» EXTRACTED RECORDS
-- Opening Marker --
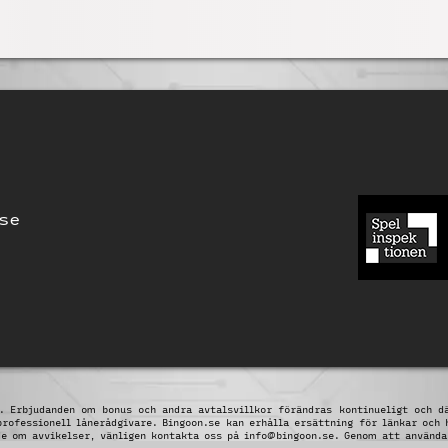
se
t. Erbjudanden om bonus och andra avtalsvillkor förändras kontinueligt och d
 professionell lånerådgivare. Bingoon.se kan erhålla ersättning för länkar och 
de om avvikelser, vänligen kontakta oss på
info@bingoon.se
. Genom att använd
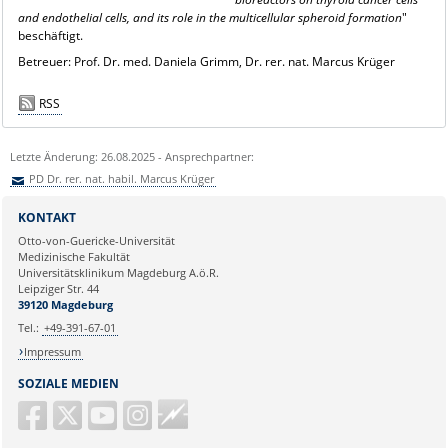
and endothelial cells, and its role in the multicellular spheroid formation
"
beschäftigt.
Betreuer: Prof. Dr. med. Daniela Grimm, Dr. rer. nat. Marcus Krüger
RSS
Letzte Änderung: 26.08.2025 - Ansprechpartner:
PD Dr. rer. nat. habil. Marcus Krüger
Sie können eine Nachricht versenden an:
PD Dr. rer. nat. habil. Marcus
KONTAKT
Krüger
Otto-von-Guericke-Universität
Ihre E-Mailadresse:
Medizinische Fakultät
Universitätsklinikum Magdeburg A.ö.R.
Leipziger Str. 44
Ihr Anliegen:
39120 Magdeburg
Tel.:
+49-391-67-01
Impressum
SOZIALE MEDIEN
Guericke
FM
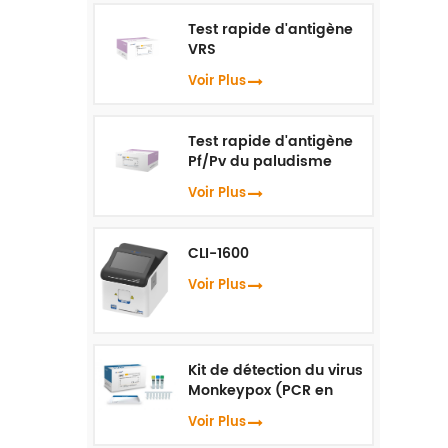
Test rapide d'antigène
VRS
Voir Plus
Test rapide d'antigène
Pf/Pv du paludisme
Voir Plus
CLI-1600
Voir Plus
Kit de détection du virus
Monkeypox (PCR en
temps réel)
Voir Plus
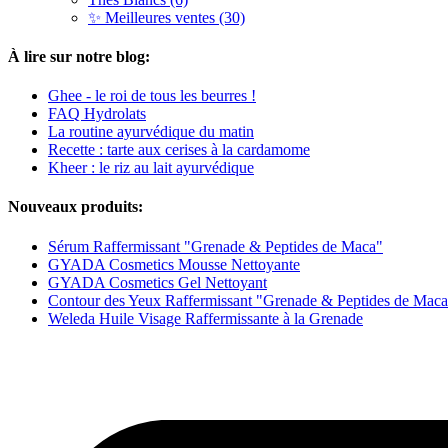
✨ Meilleures ventes (30)
À lire sur notre blog:
Ghee - le roi de tous les beurres !
FAQ Hydrolats
La routine ayurvédique du matin
Recette : tarte aux cerises à la cardamome
Kheer : le riz au lait ayurvédique
Nouveaux produits:
Sérum Raffermissant "Grenade & Peptides de Maca"
GYADA Cosmetics Mousse Nettoyante
GYADA Cosmetics Gel Nettoyant
Contour des Yeux Raffermissant "Grenade & Peptides de Mac
Weleda Huile Visage Raffermissante à la Grenade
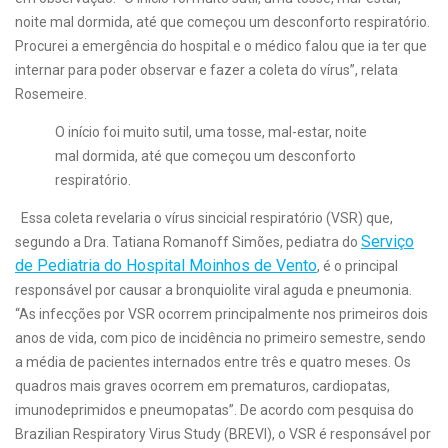
noite mal dormida, até que começou um desconforto respiratório.
Procurei a emergência do hospital e o médico falou que ia ter que
internar para poder observar e fazer a coleta do vírus”, relata
Rosemeire.
O início foi muito sutil, uma tosse, mal-estar, noite
mal dormida, até que começou um desconforto
respiratório.
Essa coleta revelaria o vírus sincicial respiratório (VSR) que,
Serviço
segundo a Dra. Tatiana Romanoff Simões, pediatra do
de Pediatria do Hospital Moinhos de Vento
, é o principal
responsável por causar a bronquiolite viral aguda e pneumonia.
“As infecções por VSR ocorrem principalmente nos primeiros dois
anos de vida, com pico de incidência no primeiro semestre, sendo
a média de pacientes internados entre três e quatro meses. Os
quadros mais graves ocorrem em prematuros, cardiopatas,
imunodeprimidos e pneumopatas”. De acordo com pesquisa do
Brazilian Respiratory Virus Study (BREVI), o VSR é responsável por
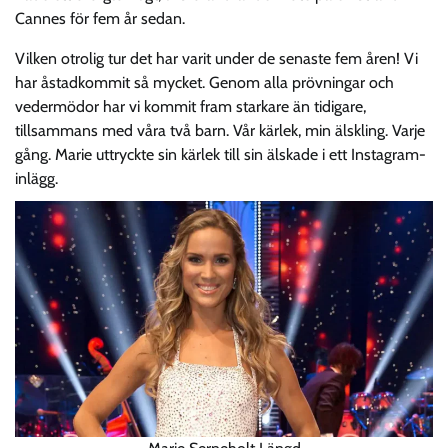
Cannes för fem år sedan.
Vilken otrolig tur det har varit under de senaste fem åren! Vi
har åstadkommit så mycket. Genom alla prövningar och
vedermödor har vi kommit fram starkare än tidigare,
tillsammans med våra två barn. Vår kärlek, min älskling. Varje
gång. Marie uttryckte sin kärlek till sin älskade i ett Instagram-
inlägg.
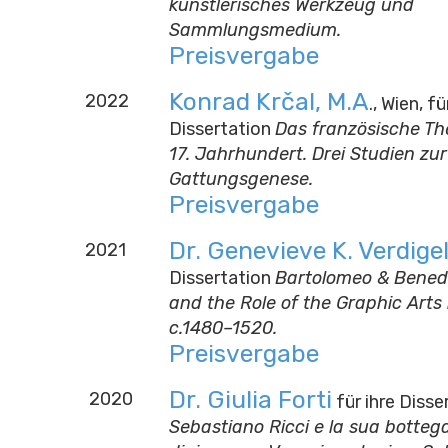
künstlerisches Werkzeug und
Sammlungsmedium.
Preisvergabe
Konrad Krčal, M.A
2022
., Wien, f
Dissertation
Das französische Th
17. Jahrhundert. Drei Studien zur
Gattungsgenese.
Preisvergabe
Dr. Genevieve K. Verdige
2021
Dissertation
Bartolomeo & Bened
and the Role of the Graphic Arts 
c.1480–1520.
Preisvergabe
Dr. Giulia Forti
2020
für ihre Disse
Sebastiano Ricci e la sua botteg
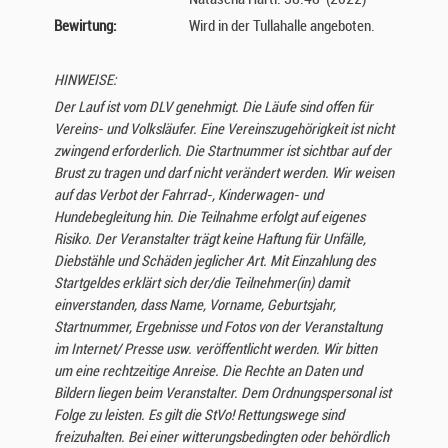
Bewirtung:
Wird in der Tullahalle angeboten.
HINWEISE:
Der Lauf ist vom DLV genehmigt. Die Läufe sind offen für
Vereins- und Volksläufer. Eine Vereinszugehörigkeit ist nicht
zwingend erforderlich. Die Startnummer ist sichtbar auf der
Brust zu tragen und darf nicht verändert werden. Wir weisen
auf das Verbot der Fahrrad-, Kinderwagen- und
Hundebegleitung hin. Die Teilnahme erfolgt auf eigenes
Risiko. Der Veranstalter trägt keine Haftung für Unfälle,
Diebstähle und Schäden jeglicher Art. Mit Einzahlung des
Startgeldes erklärt sich der/die Teilnehmer(in) damit
einverstanden, dass Name, Vorname, Geburtsjahr,
Startnummer, Ergebnisse und Fotos von der Veranstaltung
im Internet/ Presse usw. veröffentlicht werden. Wir bitten
um eine rechtzeitige Anreise. Die Rechte an Daten und
Bildern liegen beim Veranstalter. Dem Ordnungspersonal ist
Folge zu leisten. Es gilt die StVo! Rettungswege sind
freizuhalten. Bei einer witterungsbedingten oder behördlich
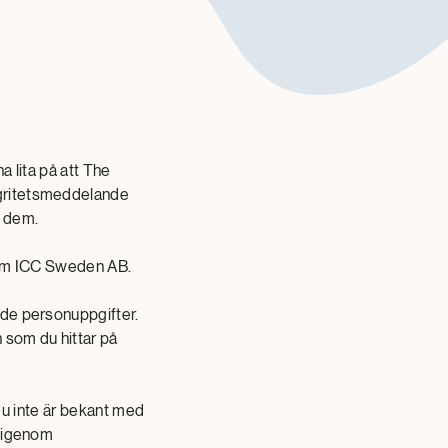
a lita på att The
egritetsmeddelande
ar dem.
gnum ICC Sweden AB.
nde personuppgifter.
 som du hittar på
m du inte är bekant med
a igenom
-- Closing Marker --
» TASK OBJECTIVE
Line by line, transcribe the records exactly, omitting the images.

» PROBLEM SOLUTION
se
t. Erbjudanden om bonus och andra avtalsvillkor förändras kontinueligt och d
 professionell lånerådgivare. Bingoon.se kan erhålla ersättning för länkar och 
de om avvikelser, vänligen kontakta oss på
info@bingoon.se
. Genom att använd
and endothelial cells, and its role in the multicellular spheroid formation
"
beschäftigt.
Betreuer: Prof. Dr. med. Daniela Grimm, Dr. rer. nat. Marcus Krüger
RSS
Letzte Änderung: 26.08.2025 - Ansprechpartner:
PD Dr. rer. nat. habil. Marcus Krüger
Sie können eine Nachricht versenden an:
PD Dr. rer. nat. habil. Marcus
KONTAKT
Krüger
Otto-von-Guericke-Universität
Ihre E-Mailadresse:
Medizinische Fakultät
Universitätsklinikum Magdeburg A.ö.R.
Leipziger Str. 44
Ihr Anliegen:
39120 Magdeburg
Tel.:
+49-391-67-01
Impressum
SOZIALE MEDIEN
Guericke
FM
Test rapide d'antigène
VRS
Voir Plus
Test rapide d'antigène
Pf/Pv du paludisme
Voir Plus
CLI-1600
Voir Plus
Kit de détection du virus
Monkeypox (PCR en
temps réel)
Voir Plus
✨ Meilleures ventes (30)
À lire sur notre blog:
Ghee - le roi de tous les beurres !
FAQ Hydrolats
La routine ayurvédique du matin
Recette : tarte aux cerises à la cardamome
Kheer : le riz au lait ayurvédique
Nouveaux produits:
Sérum Raffermissant "Grenade & Peptides de Maca"
GYADA Cosmetics Mousse Nettoyante
GYADA Cosmetics Gel Nettoyant
Contour des Yeux Raffermissant "Grenade & Peptides de Mac
Weleda Huile Visage Raffermissante à la Grenade
noite mal dormida, até que começou um desconforto respiratório.
Procurei a emergência do hospital e o médico falou que ia ter que
internar para poder observar e fazer a coleta do vírus”, relata
Rosemeire.
O início foi muito sutil, uma tosse, mal-estar, noite
mal dormida, até que começou um desconforto
respiratório.
Essa coleta revelaria o vírus sincicial respiratório (VSR) que,
Serviço
segundo a Dra. Tatiana Romanoff Simões, pediatra do
de Pediatria do Hospital Moinhos de Vento
, é o principal
responsável por causar a bronquiolite viral aguda e pneumonia.
“As infecções por VSR ocorrem principalmente nos primeiros dois
anos de vida, com pico de incidência no primeiro semestre, sendo
a média de pacientes internados entre três e quatro meses. Os
quadros mais graves ocorrem em prematuros, cardiopatas,
imunodeprimidos e pneumopatas”. De acordo com pesquisa do
Brazilian Respiratory Virus Study (BREVI), o VSR é responsável por
Cannes för fem år sedan.
Vilken otrolig tur det har varit under de senaste fem åren! Vi
har åstadkommit så mycket. Genom alla prövningar och
vedermödor har vi kommit fram starkare än tidigare,
tillsammans med våra två barn. Vår kärlek, min älskling. Varje
gång. Marie uttryckte sin kärlek till sin älskade i ett Instagram-
inlägg.
künstlerisches Werkzeug und
Sammlungsmedium.
Preisvergabe
Konrad Krčal, M.A
2022
., Wien, f
Dissertation
Das französische Th
17. Jahrhundert. Drei Studien zur
Gattungsgenese.
Preisvergabe
Dr. Genevieve K. Verdige
2021
Dissertation
Bartolomeo & Bened
and the Role of the Graphic Arts 
c.1480–1520.
Preisvergabe
Dr. Giulia Forti
2020
für ihre Disse
Sebastiano Ricci e la sua botteg
Bewirtung:
Wird in der Tullahalle angeboten.
HINWEISE:
Der Lauf ist vom DLV genehmigt. Die Läufe sind offen für
Vereins- und Volksläufer. Eine Vereinszugehörigkeit ist nicht
zwingend erforderlich. Die Startnummer ist sichtbar auf der
Brust zu tragen und darf nicht verändert werden. Wir weisen
auf das Verbot der Fahrrad-, Kinderwagen- und
Hundebegleitung hin. Die Teilnahme erfolgt auf eigenes
Risiko. Der Veranstalter trägt keine Haftung für Unfälle,
Diebstähle und Schäden jeglicher Art. Mit Einzahlung des
Startgeldes erklärt sich der/die Teilnehmer(in) damit
einverstanden, dass Name, Vorname, Geburtsjahr,
Startnummer, Ergebnisse und Fotos von der Veranstaltung
im Internet/ Presse usw. veröffentlicht werden. Wir bitten
um eine rechtzeitige Anreise. Die Rechte an Daten und
Bildern liegen beim Veranstalter. Dem Ordnungspersonal ist
Folge zu leisten. Es gilt die StVo! Rettungswege sind
freizuhalten. Bei einer witterungsbedingten oder behördlich
a lita på att The
egritetsmeddelande
ar dem.
gnum ICC Sweden AB.
nde personuppgifter.
 som du hittar på
m du inte är bekant med
a igenom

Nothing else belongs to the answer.